Escritor anónimo, José Costa produz artigos de jornal e discursos políticos sob o nome doutras pessoas. Ele gosta de ouvir suas palavras nas bocas doutros, e ficar no anonimato corresponde bem a ele. Vivendo no Rio de Janeiro com a mulher dele, a Vanda, escreve uma biografia para um alemão que vai se tornar um êxito literário. O anonimato torna-se um bocadinho pesado, neste momento, mas ele tem uma aventura com outra mulher, e outra língua.
Por causa de uma escala em Budapeste, descobre o húngaro, e a complexidade, a dificuldade e as sonoridades da língua magiar atraem-lhe e seduzem-lhe, como a Kriska, a professora dele com quem vai viver uma paixão desconcertante, aceitando viver numa despensa pequenha ao lado dela, até dominar a língua perfeitamente e tornar-se outra vez autor anónimo, um poeta húngaro doutro lado do Atlântico.
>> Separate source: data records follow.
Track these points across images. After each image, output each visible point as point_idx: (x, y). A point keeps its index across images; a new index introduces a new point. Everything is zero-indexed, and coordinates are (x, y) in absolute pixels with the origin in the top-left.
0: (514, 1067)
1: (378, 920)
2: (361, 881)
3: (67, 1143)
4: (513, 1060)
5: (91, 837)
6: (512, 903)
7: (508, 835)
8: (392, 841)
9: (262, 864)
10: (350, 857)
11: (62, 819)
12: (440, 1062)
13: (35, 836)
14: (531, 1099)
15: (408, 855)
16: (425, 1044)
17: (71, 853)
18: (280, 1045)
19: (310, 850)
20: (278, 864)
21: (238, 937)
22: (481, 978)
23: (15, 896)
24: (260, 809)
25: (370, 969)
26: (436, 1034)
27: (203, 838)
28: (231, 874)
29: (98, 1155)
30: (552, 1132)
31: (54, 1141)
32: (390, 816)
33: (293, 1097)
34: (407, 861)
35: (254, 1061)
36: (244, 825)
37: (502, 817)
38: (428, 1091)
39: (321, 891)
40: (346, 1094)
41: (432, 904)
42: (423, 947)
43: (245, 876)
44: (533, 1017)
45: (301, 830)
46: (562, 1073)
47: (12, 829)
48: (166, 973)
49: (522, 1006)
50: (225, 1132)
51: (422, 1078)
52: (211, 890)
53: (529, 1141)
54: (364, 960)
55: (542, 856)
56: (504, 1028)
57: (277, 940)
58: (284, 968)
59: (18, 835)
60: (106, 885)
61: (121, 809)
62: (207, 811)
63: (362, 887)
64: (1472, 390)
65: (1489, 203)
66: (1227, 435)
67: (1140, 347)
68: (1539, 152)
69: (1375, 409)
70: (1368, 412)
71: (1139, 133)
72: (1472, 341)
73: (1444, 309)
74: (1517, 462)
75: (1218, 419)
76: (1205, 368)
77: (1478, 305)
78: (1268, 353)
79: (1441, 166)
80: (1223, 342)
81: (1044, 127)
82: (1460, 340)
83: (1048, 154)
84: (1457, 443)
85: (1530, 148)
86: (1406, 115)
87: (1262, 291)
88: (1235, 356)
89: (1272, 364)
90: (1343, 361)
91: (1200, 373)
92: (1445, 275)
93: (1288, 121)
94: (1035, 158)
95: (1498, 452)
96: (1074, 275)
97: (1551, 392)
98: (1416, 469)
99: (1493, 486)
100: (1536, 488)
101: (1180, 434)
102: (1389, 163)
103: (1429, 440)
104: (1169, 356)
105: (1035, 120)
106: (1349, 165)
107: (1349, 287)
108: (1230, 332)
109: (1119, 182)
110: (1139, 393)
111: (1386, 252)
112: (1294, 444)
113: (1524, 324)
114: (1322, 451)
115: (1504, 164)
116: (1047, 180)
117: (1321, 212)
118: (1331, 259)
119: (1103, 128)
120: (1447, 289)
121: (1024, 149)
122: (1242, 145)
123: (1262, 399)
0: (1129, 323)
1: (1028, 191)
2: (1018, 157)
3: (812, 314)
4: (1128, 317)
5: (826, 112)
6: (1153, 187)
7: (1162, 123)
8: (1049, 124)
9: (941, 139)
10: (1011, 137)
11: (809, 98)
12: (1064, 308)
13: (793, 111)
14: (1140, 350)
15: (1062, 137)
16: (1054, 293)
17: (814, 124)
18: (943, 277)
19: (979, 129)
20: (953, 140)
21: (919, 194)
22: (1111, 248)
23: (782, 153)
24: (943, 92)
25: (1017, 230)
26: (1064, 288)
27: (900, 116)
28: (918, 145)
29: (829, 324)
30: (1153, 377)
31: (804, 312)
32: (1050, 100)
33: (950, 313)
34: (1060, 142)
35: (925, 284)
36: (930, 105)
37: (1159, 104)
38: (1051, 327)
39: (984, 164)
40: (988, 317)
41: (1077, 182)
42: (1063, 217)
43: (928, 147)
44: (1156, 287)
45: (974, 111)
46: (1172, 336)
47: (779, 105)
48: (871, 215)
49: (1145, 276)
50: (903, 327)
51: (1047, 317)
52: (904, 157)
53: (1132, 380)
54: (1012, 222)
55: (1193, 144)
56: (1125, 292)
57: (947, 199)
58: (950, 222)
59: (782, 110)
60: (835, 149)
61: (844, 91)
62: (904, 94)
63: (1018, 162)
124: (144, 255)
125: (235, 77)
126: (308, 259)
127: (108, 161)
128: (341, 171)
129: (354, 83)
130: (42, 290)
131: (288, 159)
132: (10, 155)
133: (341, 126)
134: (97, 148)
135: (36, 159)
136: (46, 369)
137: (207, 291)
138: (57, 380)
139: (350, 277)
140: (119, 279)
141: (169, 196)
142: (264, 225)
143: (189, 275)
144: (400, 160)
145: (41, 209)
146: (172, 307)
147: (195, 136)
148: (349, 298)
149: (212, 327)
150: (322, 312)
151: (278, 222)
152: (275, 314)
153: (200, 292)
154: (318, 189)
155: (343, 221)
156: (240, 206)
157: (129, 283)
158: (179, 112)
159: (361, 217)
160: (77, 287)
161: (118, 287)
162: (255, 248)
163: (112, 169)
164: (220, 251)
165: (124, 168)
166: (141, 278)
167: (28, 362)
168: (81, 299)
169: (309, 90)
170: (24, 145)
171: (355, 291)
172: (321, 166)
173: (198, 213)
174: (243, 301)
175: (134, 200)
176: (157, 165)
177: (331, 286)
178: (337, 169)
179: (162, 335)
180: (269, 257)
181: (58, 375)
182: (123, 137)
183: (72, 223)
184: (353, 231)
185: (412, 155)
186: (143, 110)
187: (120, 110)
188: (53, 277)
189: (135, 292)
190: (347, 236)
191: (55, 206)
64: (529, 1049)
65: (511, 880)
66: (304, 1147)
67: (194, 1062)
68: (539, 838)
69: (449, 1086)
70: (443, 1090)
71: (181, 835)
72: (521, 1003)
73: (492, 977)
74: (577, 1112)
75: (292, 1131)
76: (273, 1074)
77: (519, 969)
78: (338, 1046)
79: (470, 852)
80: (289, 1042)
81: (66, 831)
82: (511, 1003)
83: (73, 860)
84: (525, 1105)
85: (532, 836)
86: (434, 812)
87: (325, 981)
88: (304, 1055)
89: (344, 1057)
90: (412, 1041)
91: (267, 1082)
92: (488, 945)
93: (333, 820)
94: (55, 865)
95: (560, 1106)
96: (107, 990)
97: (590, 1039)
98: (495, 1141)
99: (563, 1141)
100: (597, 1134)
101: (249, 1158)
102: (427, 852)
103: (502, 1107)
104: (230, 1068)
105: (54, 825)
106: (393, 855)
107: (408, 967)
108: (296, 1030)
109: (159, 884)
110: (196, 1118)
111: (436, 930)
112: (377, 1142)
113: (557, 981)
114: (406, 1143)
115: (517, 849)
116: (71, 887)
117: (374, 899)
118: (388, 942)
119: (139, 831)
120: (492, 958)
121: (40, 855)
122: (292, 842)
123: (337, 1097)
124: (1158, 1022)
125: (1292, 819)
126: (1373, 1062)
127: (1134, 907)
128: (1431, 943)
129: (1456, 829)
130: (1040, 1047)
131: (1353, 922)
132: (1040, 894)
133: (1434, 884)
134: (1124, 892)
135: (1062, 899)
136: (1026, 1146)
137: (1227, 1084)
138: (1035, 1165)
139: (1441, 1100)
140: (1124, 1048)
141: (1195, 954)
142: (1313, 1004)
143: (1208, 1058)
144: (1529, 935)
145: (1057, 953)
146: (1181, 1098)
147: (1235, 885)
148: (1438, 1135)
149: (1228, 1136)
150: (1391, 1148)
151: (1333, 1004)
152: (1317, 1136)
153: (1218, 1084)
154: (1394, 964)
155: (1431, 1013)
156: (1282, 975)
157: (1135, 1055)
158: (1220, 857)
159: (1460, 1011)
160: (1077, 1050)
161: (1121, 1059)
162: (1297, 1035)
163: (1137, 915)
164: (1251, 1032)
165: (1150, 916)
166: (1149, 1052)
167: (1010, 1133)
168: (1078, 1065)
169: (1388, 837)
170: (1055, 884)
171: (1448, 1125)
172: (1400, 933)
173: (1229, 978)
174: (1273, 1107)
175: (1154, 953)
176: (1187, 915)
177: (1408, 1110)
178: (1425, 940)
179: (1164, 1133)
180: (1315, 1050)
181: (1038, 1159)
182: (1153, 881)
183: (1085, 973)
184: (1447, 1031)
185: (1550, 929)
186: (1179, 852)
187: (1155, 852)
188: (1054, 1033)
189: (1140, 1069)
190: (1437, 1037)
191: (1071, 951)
Para algum imigrante, o sotaque pode ser uma desforra, um modo de maltratar a língua que o constrange. Da língua que não estima, ele mastigará as palavras bastantes ao seu oficio e ao dia-a-dia, sempre as mesmas palavras, nem uma a mais. E mesmo essas, haverá de esquecer no fim da vida, para voltar ao vocabulário da infância. Assim como se esquece o nome de pessoas próximas, quando a memória começa a perder água, como uma piscina se esvazia aos poucos, como se esquece o dia de ontem e se retêm as lembranças mais profundas.O Chico Buarque sabe bem mostrar quanto uma língua aprende-se por si mesma, mas também para outra pessoa se querermos continuar a aprendê-la até a dominar.
Budapeste (editora Companhia das Letras, 2003, 174 páginas), escrito por Chico Buarque (Rio de Janeiro, 1944), músico, dramaturgo e escritor brasileiro.